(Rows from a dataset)

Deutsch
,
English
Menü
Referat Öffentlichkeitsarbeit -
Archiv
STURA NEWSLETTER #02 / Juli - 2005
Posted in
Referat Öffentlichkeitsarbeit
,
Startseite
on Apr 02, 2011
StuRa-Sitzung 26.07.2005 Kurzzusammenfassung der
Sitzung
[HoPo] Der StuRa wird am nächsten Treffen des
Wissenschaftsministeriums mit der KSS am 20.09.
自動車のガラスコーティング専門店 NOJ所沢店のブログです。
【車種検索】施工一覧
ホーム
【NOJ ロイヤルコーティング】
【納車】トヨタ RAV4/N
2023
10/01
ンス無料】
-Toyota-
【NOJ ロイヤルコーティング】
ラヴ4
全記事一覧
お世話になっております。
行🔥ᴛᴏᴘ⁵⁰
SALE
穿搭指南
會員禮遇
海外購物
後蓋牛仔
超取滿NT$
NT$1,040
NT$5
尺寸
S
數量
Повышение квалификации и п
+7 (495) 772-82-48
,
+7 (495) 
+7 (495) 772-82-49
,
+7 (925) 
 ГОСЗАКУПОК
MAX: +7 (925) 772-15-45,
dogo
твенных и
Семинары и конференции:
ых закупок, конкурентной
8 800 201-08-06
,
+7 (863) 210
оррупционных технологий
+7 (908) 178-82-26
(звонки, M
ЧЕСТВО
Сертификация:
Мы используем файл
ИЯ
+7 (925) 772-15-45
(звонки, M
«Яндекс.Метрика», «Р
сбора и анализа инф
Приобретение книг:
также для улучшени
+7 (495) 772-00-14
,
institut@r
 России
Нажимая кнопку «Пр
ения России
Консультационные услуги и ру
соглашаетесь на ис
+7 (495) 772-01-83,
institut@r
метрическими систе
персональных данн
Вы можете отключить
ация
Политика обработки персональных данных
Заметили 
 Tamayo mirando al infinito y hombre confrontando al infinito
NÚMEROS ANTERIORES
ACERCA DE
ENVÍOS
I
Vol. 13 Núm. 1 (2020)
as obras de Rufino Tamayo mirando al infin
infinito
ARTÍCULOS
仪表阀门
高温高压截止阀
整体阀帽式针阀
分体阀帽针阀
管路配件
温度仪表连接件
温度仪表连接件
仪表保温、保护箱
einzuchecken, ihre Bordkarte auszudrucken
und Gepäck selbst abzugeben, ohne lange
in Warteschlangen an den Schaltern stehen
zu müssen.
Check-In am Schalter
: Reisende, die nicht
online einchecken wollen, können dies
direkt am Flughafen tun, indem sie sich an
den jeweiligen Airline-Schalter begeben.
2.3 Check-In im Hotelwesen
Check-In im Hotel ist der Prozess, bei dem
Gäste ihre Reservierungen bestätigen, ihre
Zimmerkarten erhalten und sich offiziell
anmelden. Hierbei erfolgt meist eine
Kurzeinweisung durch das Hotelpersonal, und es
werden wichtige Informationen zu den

Assignment
Select each line in the rows above that contains the word "mirando", treating uppercase and lowercase as distinct.

Answer to this exercise
 Tamayo mirando al infinito y hombre confrontando al infinito
as obras de Rufino Tamayo mirando al infin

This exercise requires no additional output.